木原副長官は「為替は安定が重要であり、急激な変動は望ましくない」と強調。その上で「私自身は為替に良いも悪いもないと思う」と述べた。賃金が上がらず、物価だけが上がり続けるのは悪い状況に違いないが、「そのことと(の関係で)、円安、円高、あるいは為替の水準が良い悪いという評価を私自身はしていない」と述べた。
市場では、円安進行の背景について日銀が強力な緩和を継続する一方、米連邦準備理事会(FRB)が利上げ局面に入り、日米金融政策の方向性の違いが鮮明になっているためとの見方がある。
木原副長官は、円安の要因についても「政府が答えを出すことはない」と説明。最近の円安進行が望ましいか、望ましくないかについても言及を避けた。為替については「政策当局が日々適切に対応していくことに尽きる。我々自身その状況を注視しながら、経済に影響があるのかないのか、しっかり見ていく」と述べた。
日銀の大規模緩和の修正の可能性についての質問にはコメントを避け、「どのような手段でアコードを達成していくかは日銀の話だ」と述べた。

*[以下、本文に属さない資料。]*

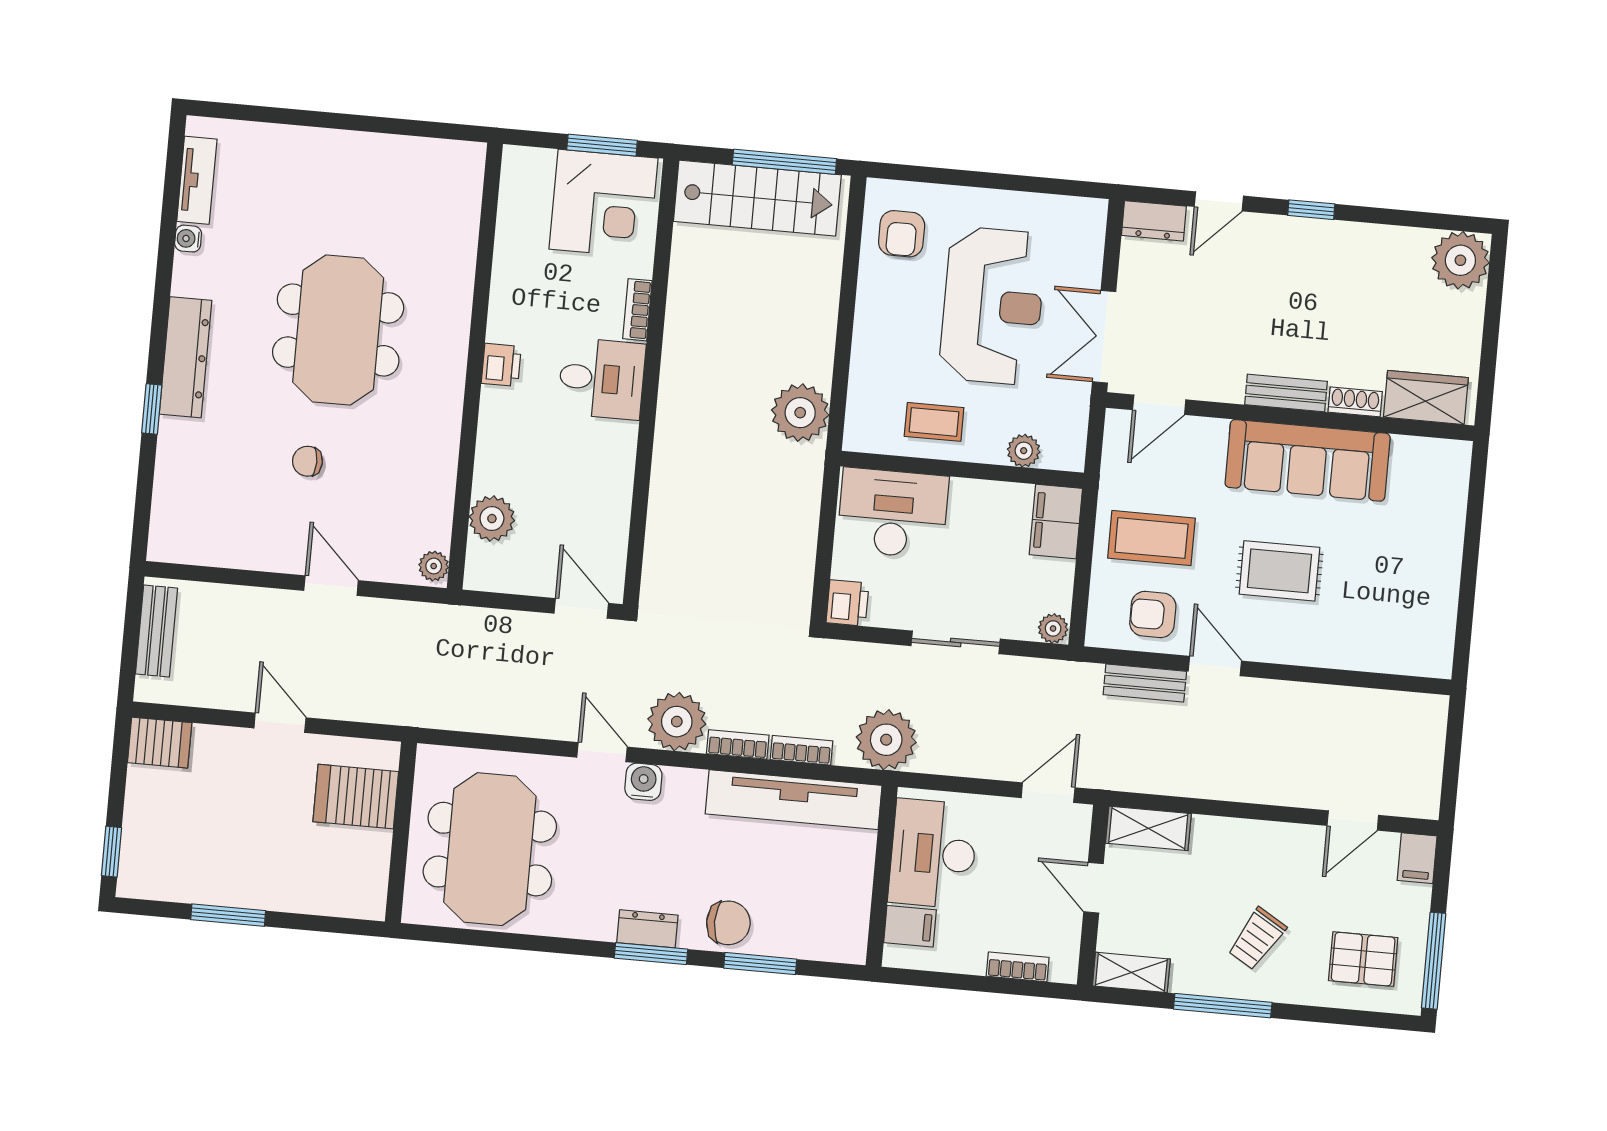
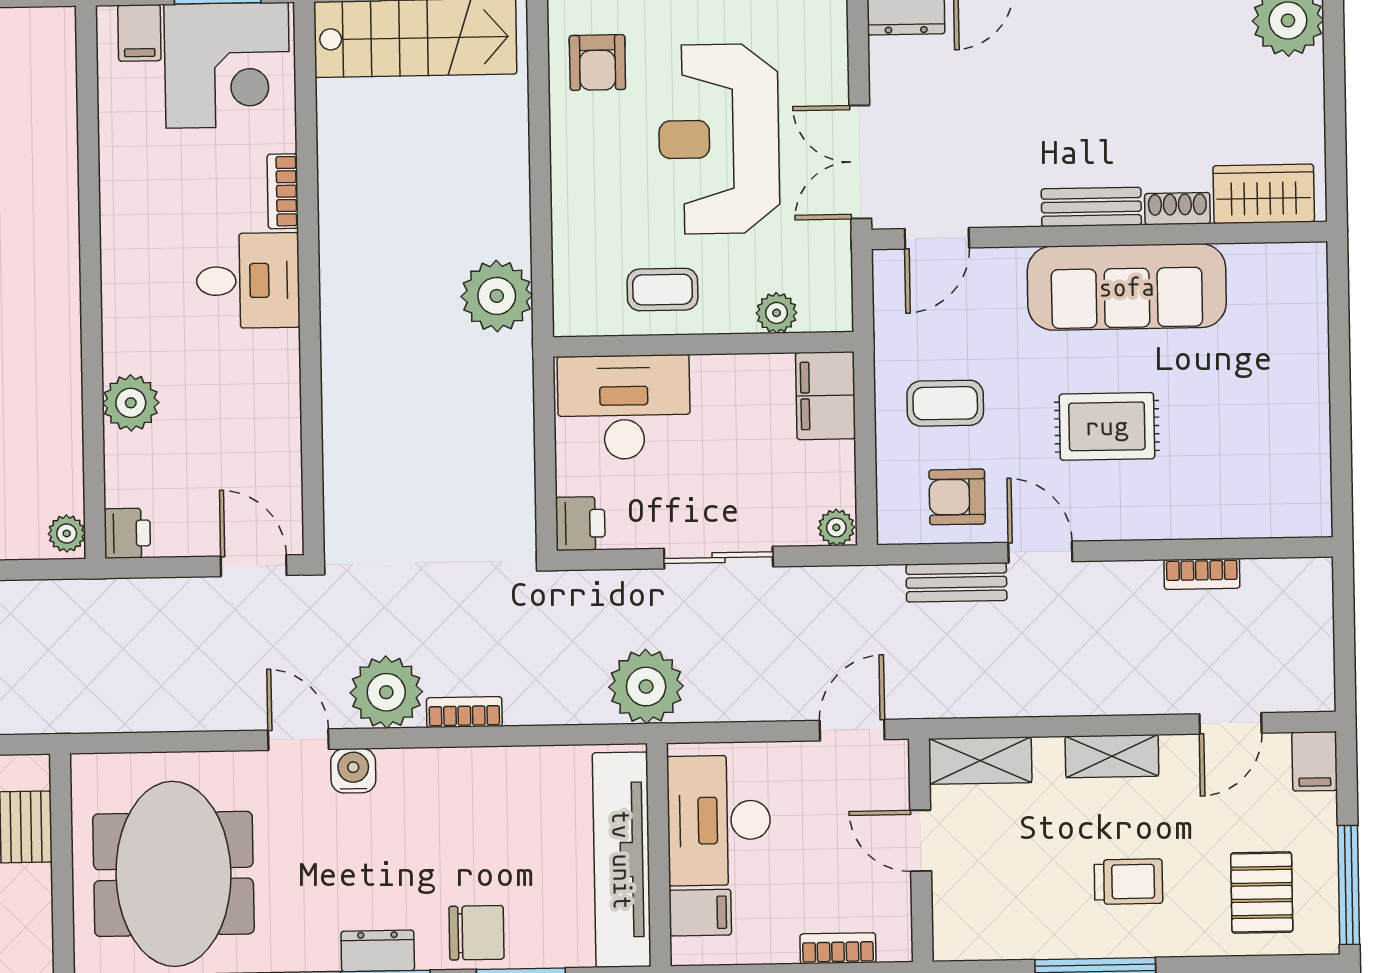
filing cabinet: (536, 170) -> (139, 33), added
reception desk: (993, 306) -> (719, 139), turned 180
printer: (501, 365) -> (127, 533), moved
plant: (492, 519) -> (131, 403), moved
coffee table: (1151, 538) -> (945, 403), width x0.73, depth x0.77
bookcase: (801, 750) -> (1202, 574), moved, turned 180
tv unit: (794, 800) -> (622, 860), moved, turned 90
trolley: (1257, 939) -> (1128, 882), turned -121
pallet: (1363, 959) -> (1262, 892), turned 90
shelving: (1131, 972) -> (1112, 756), moved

木原副長官は、基本的に現在の物価高が新型コロナウイルス感染症に端を発して引き起こされたものであり、ロシアによるウクライナ侵略の影響はこれから追加で出てくるとの見方を示した。「そこはかなり危機感を持っており、備えておく必要はある」と述べた。重ねて「日本政府としては、少なくとも原油高・物価高がそうすぐにはげ落ちるというのはやや楽観的すぎる」と述べ、経済対策に伴う将来の補正予算編成の可能性にも含みを持たせた。
岸田文雄首相が取りまとめを指示した原油高・物価高騰への緊急対策については、自民、公明両党がすり合わせを進めている。今週中に合意に至れば日程的にスムーズだが、必ず今週でなければならないわけでもないと指摘。与党の合意が来週前半にずれ込み、政府案決定が来週半ば以降になっても許容される範囲だとの認識を示した。